Já o autarca indigna-se com o termo “amputação”. Contudo, este conceito ou o de “decapitação” são usados por especialistas em arvoredo urbano. “Quando se faz um corte radical dos ramos e das pernadas de uma árvore, decapitando-a ou rolando-a, reduzindo de forma violenta a sua copa, todo o sistema de reservas energéticas da árvores será irreversivelmente alterado”, alertam as investigadoras do Instituto Superior de Agronomia, Ana Paula Ramos e Maria Filomena Caetano, num artigo científico publicado em 2017. Lembram que este tipo de cortes leva à "perda de capacidade para manter o funcionamento e o crescimento das raízes“ e que, apesar de a rebentação poder ser intensa na primavera seguinte, “encarecem a manutenção das árvores“.

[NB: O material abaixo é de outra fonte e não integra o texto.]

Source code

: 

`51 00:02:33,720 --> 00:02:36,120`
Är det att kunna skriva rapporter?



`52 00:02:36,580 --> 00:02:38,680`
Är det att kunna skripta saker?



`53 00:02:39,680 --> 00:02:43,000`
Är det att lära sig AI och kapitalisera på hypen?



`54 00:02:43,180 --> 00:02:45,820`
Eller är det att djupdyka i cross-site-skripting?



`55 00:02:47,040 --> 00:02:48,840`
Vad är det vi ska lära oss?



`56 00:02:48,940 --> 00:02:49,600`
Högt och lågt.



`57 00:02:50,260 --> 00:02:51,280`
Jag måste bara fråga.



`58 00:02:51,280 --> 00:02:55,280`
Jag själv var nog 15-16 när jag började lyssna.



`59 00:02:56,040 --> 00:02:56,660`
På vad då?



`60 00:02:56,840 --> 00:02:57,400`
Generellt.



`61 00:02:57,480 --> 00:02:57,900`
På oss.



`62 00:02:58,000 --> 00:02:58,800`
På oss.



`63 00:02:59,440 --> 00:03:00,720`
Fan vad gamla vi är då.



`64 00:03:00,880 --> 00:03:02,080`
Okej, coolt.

Em municípios como o de Lisboa, o regulamento de gestão do arvoredo indica que a redução de ramos e pernadas deve ser feita “sem alterar a forma da copa“ e que “a eliminação de ramos e raminhos não deverá suprimir mais de 30% da massa foliar existente”. Já o de Lousada é mais completo e lembra que “deverá sempre optar-se por podas ligeiras metódicas e criteriosas de acordo com as necessidades individuais da árvore e sua interação com o espaço envolvente, em vez de podas profundas”, além de que “as podas só devem ocorrer quando haja perigo potencial e comprovado de o arvoredo existente afetar negativamente e irreversivelmente a sua envolvência, nomeadamente ao colocar em causa a saúde e segurança de pessoas”.
Isaltino Morais tanto garante que “as podas têm de ser feitas por questões de segurança”, como dá a entender que basta um munícipe queixar-se ao Presidente de alergias ou que uma árvore lhe tira Sol ou os seus troncos lhe chegam à janela, para as motosserras deixarem as árvores desmembradas. Certo é que, dos plátanos ou dos ficus podados esta Primavera, em Oeiras, pouco mais sobrou do que o tronco.